Virtualization the Linux/OSS Way
I'm just a command-line kind of guy. I prefer not to have a GUI running on my servers taking up resources and potentially exposing security issues, and fitting with that mindset of favoring simplicity and economy, I'm also fairly frugal. I don't like to pay more than necessary. I hear peers in the IT field discuss the complexity of their environments and how much they pay for their virtualization solutions, shaking their heads in mock sympathy for each other, while bragging rights go to whomever has the biggest, most complex, most expensive environment. Meanwhile, I listen politely until I eventually chime in, “I pay nothing for my virtualization solution and manage it from the command line. Oh, and did I mention, our startup just started turning a profit.” Then come the blank stares.
Being a firm believer in the benefits of free, open-source software, I prefer software that is either pure FOSS or at least has an open-source version available, even if some premium features are available only in paid versions. I believe that over time, this produces superior software, and I have a safety net so that my fate is not entirely in the hands of one commercial entity. For all of these reasons, I use VirtualBox as the primary virtualization software in my organization. That choice was made before Sun—who bought the creators of VirtualBox, Innotek—was in turn bought by Oracle, who also just bought another virtualization provider and had put years of considerable effort into developing a Xen-based solution, throwing the future of VirtualBox into limbo.
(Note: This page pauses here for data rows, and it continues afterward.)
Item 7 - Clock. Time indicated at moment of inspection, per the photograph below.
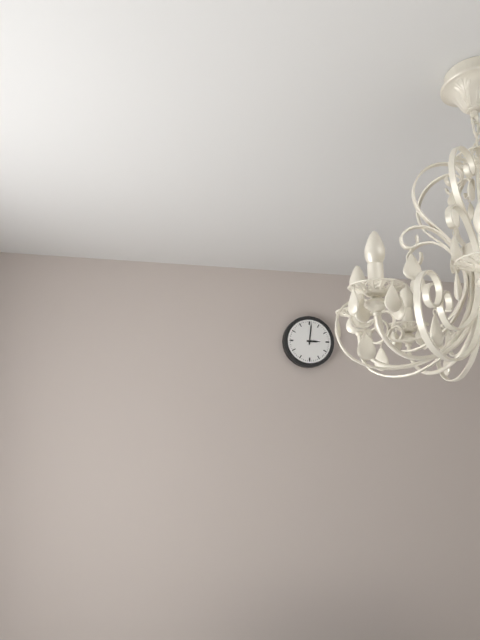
3:01
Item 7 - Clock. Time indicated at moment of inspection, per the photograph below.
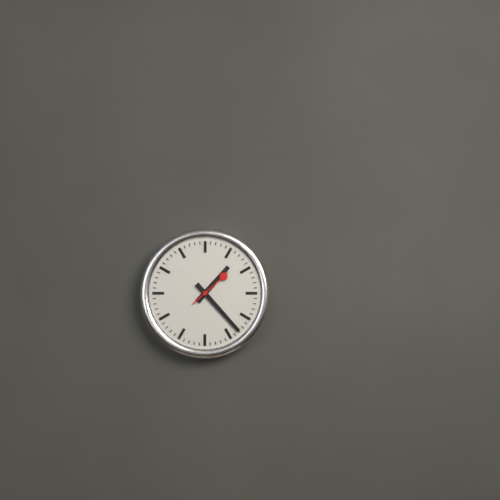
1:23
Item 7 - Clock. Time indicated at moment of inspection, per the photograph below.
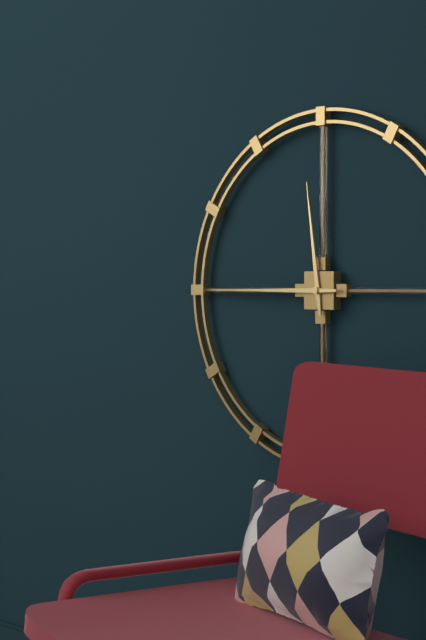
11:45
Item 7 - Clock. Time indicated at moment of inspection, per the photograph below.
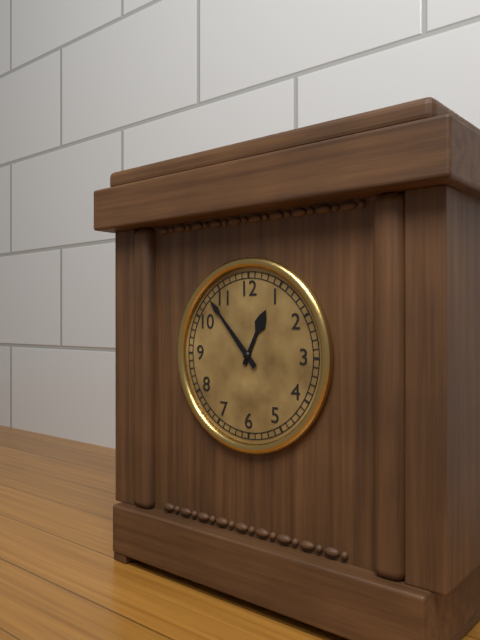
12:53
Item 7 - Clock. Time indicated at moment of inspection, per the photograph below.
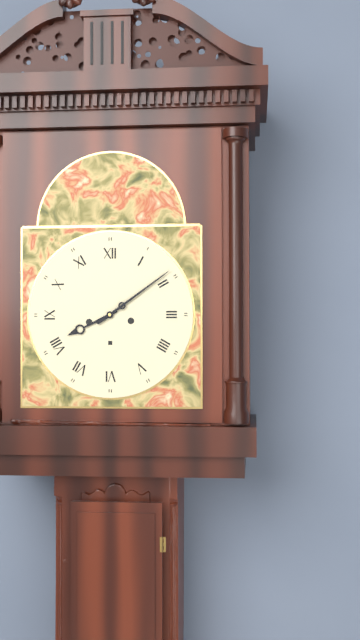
8:09
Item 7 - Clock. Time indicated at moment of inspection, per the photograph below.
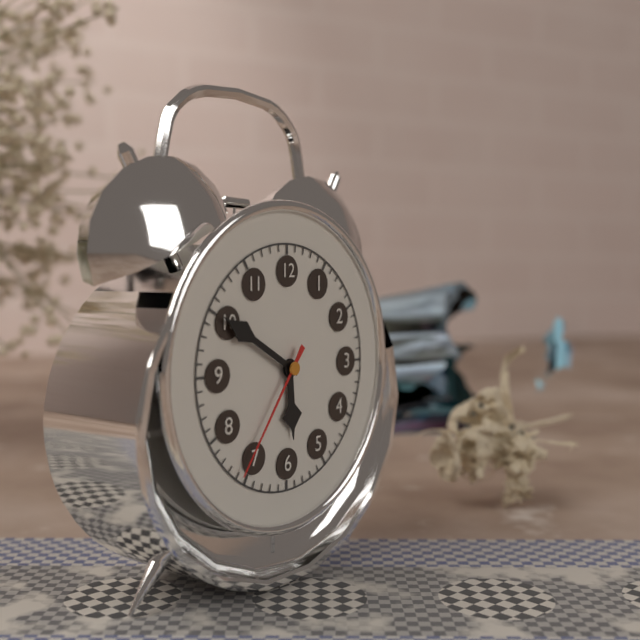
5:50:36
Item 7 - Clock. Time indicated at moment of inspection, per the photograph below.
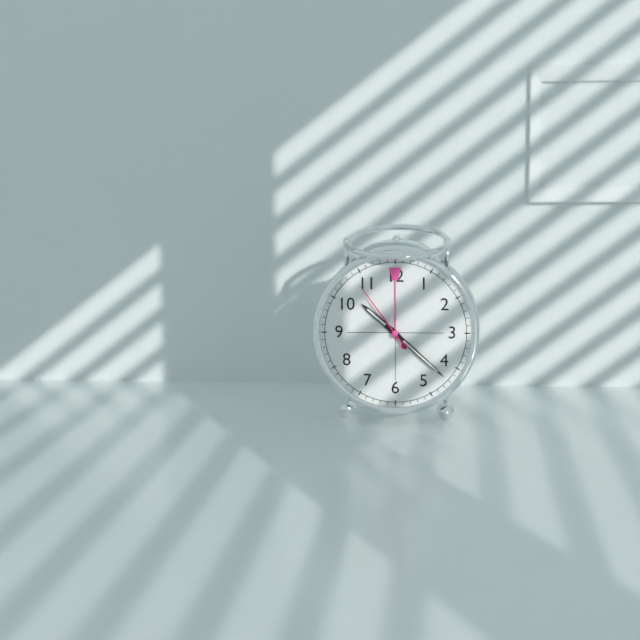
10:22:54
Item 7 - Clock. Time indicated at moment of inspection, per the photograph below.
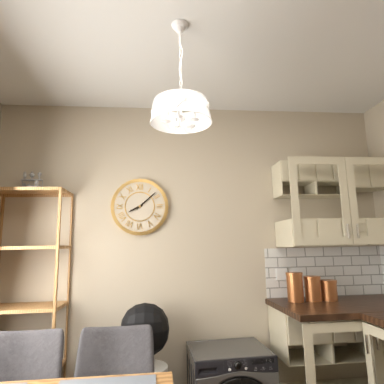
8:08
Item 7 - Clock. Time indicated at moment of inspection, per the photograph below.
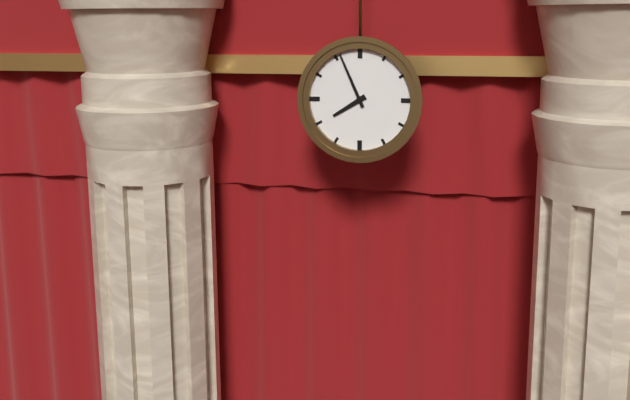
7:56
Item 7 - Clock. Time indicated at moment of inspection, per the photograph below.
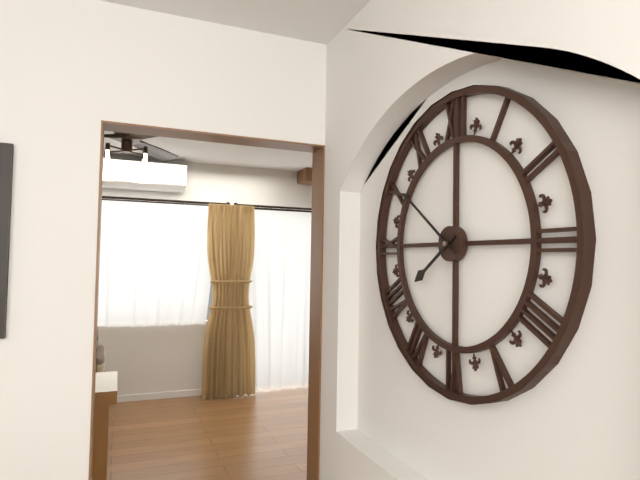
7:51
Many of the details on the direction Oracle/Sun will take with virtualization are still up in the air, but things look promising. Xen, while being elegant and providing performance with which other methods of virtualization can't compete, has proven to be a bit of a disappointment in terms of being able to support packaged solutions and keeping up with the features of other solutions. Since the purchase of Sun, there have been a number of 3.0.x maintenance releases of VirtualBox, the beta release (3.1) was formalized into 3.2.0, and there have been two maintenance releases since, getting us to 3.2.4 at the time of this writing. I have it from one of the developers working on the project that at 40,000 downloads a day, VirtualBox is still one of the most popular pieces of software in the Oracle/Sun portfolio. See Resources for a link to Oracle's VirtualBox Blog, where Oracle has officially announced VirtualBox as an Oracle VM product. Indeed, it wouldn't make sense to throw this valuable commodity in the trash, as VirtualBox is much younger yet compares favorably in many respects to the 800-pound gorilla of virtualization, VMware. VirtualBox is performant, reliable and simple to manage. To get all the features in the latest release of VirtualBox, you'd have to shell out some major dough for VMware's top-of-the-line product.
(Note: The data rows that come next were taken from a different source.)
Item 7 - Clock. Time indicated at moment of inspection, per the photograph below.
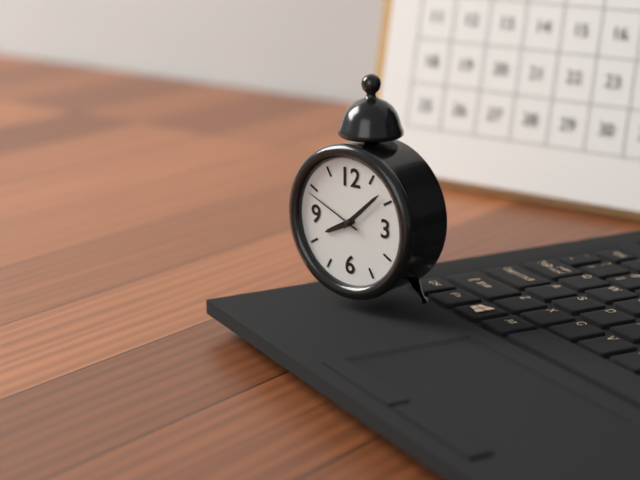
8:08:49
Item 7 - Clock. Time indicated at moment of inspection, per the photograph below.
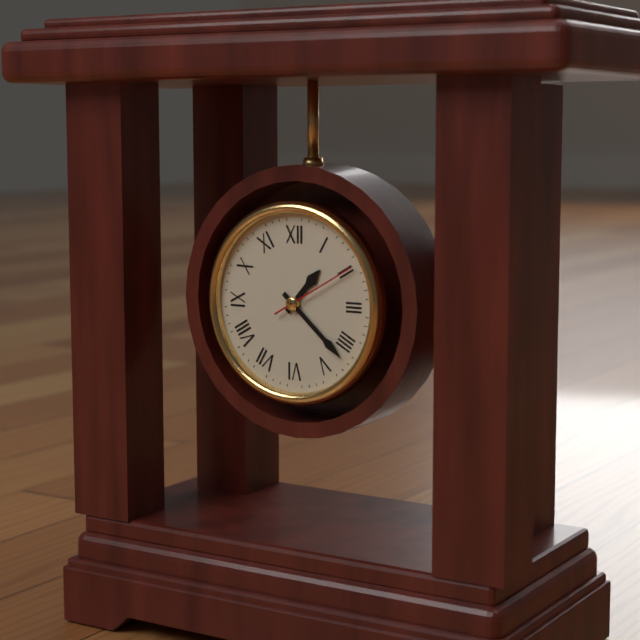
1:22
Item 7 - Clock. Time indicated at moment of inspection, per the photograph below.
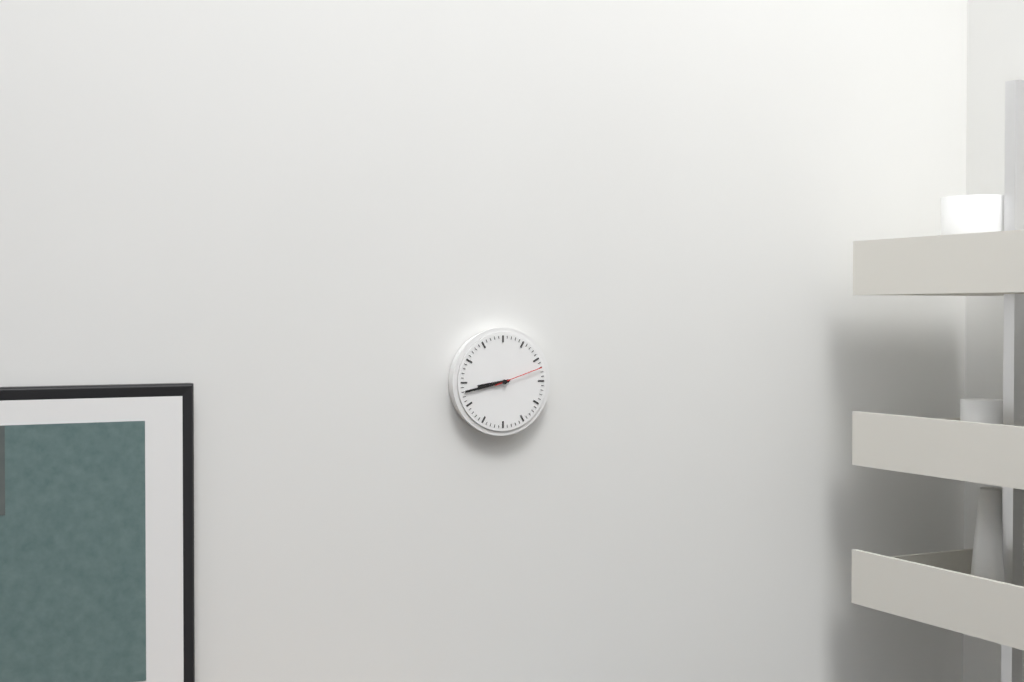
8:43:12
Our two primary VirtualBox hosts have two four-core CPUs per host, 48 gigs of RAM apiece, and ten SATA2 10K RPM drives each, in RAID 0+1, running the x86_64 kernel. Based on initial testing, I expected that we would be able to run about 10–15 virtual hosts each on this hardware, but to my surprise, we currently are at 20 hosts apiece and counting, with headroom. I give each virtual machine one CPU, which makes it stick to one CPU core at a time, and as little memory as possible, increasing those if performance demands it. Using this methodology, we've achieved an environment where if you didn't know the machines were virtual, you couldn't tell these machines weren't on dedicated hardware. The load average on one host rarely tops 1.0 for a 15-minute average and rarely tops 2.0 on the other, so we still have some headroom. I'm now thinking we may be able to run 30 or more machines per host with enough RAM, and possibly more.
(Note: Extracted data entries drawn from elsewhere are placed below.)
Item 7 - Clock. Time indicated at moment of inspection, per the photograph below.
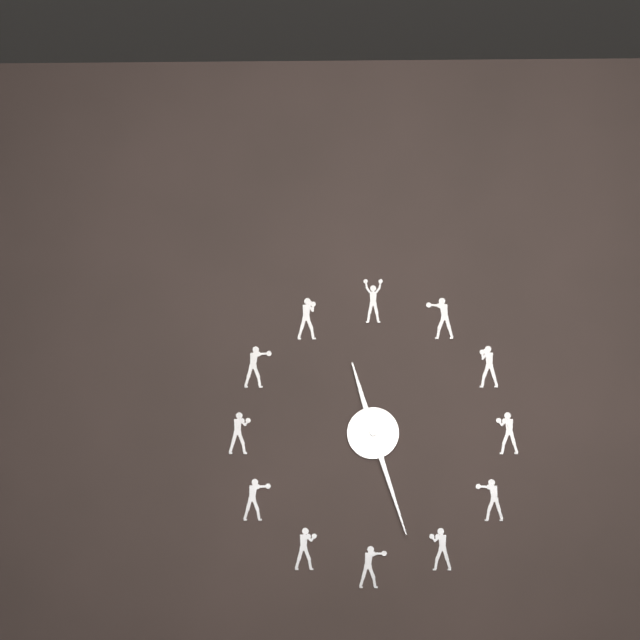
11:27
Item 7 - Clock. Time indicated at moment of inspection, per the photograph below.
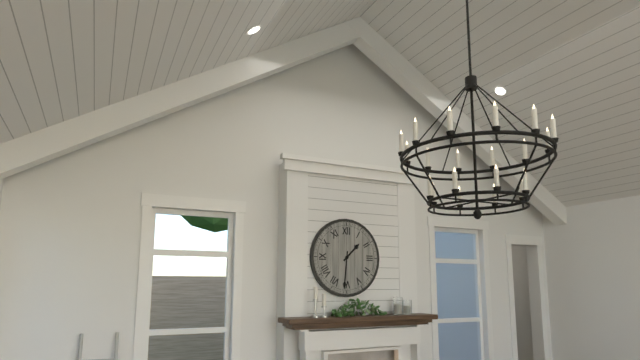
1:31
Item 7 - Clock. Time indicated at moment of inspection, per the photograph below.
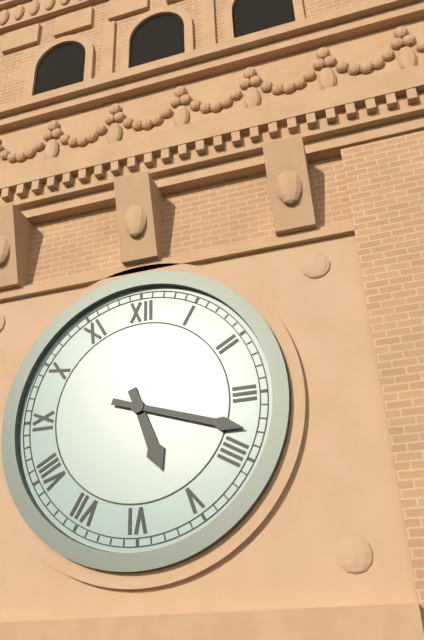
5:18
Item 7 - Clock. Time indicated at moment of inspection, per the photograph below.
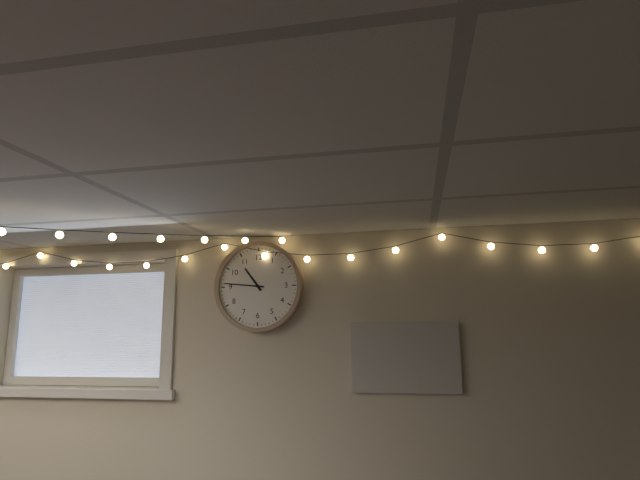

I run VirtualBox on Ubuntu Server, which we standardized on for legacy reasons. We currently are on the 3.0.x branch of VirtualBox and are testing upgrades to 3.2. Unfortunately, there still isn't a “non-GUI” package for VirtualBox on Ubuntu, so installing it without also installing Xorg and Qt packages involves the use of the --force-depends option to dpkg (or the equivalent on your system). The OSE (open-source edition) version is available via apt-get in the standard repositories, but I recommend downloading the latest version directly. I'm showing you the install I did of the latest stable version at the time I last upgraded the production systems, but to get all the latest features, like teleportation of virtual machines to other hosts, you'll need to go with the latest 3.2.x version:
loc=http://download.virtualbox.org/virtualbox/3.0.14/ wget $loc/virtualbox-3.0_3.0.14-58977_Ubuntu_karmic_amd64.deb # or appropriate package for your distro/architecture dpkg -i --force-depends \ virtualbox-3.0_3.0.14-58977_Ubuntu_karmic_amd64.deb
dpkg will complain about missing dependencies. You can ignore most of them, but you will need to satisfy the non-GUI dependencies to have full functionality. Subsequent to this, you will find that when you need to install or upgrade packages via the apt utility, it will complain about broken dependencies and refuse to do anything until you resolve the problem. I get around this by taking down all the virtual machines on a host, bringing up the essential ones on another host, uninstalling the virtualbox package, performing my upgrades or installs, and then re-installing. It's an extra step and takes a few minutes, but on your production virtualization hosts, this probably isn't something you will be doing terribly often, as it should have a minimum of required packages to start with:
dpgk -r VirtualBox-3.0.14 apt-get update apt-get upgrade dpkg -i --force-depends \ virtualbox-3.0_3.0.14-58977_Ubuntu_karmic_amd64.deb
Once things are installed, everything is exposed via the command line. In fact, the GUI is only a subset of what is available via the CLI. Currently, configuring port forwarding and the use of the built-in iSCSI initiator are possible only via the CLI (not via the GUI). Try typing this in and pressing Enter for some undocumented goodness that has saved me many hours and headaches:
The usage information available by typing partial commands is exhaustive, and the comprehensive nature of what is available allows for many custom and time-saving scripts. I've scripted all the repetitive things I do, from creating new VMs to bouncing ones that become troublesome after a month or so of uptime. Not only can you shell script, but there also is a Python interface to VirtualBox, and the example script, vboxshell.py, ships with the standard distribution.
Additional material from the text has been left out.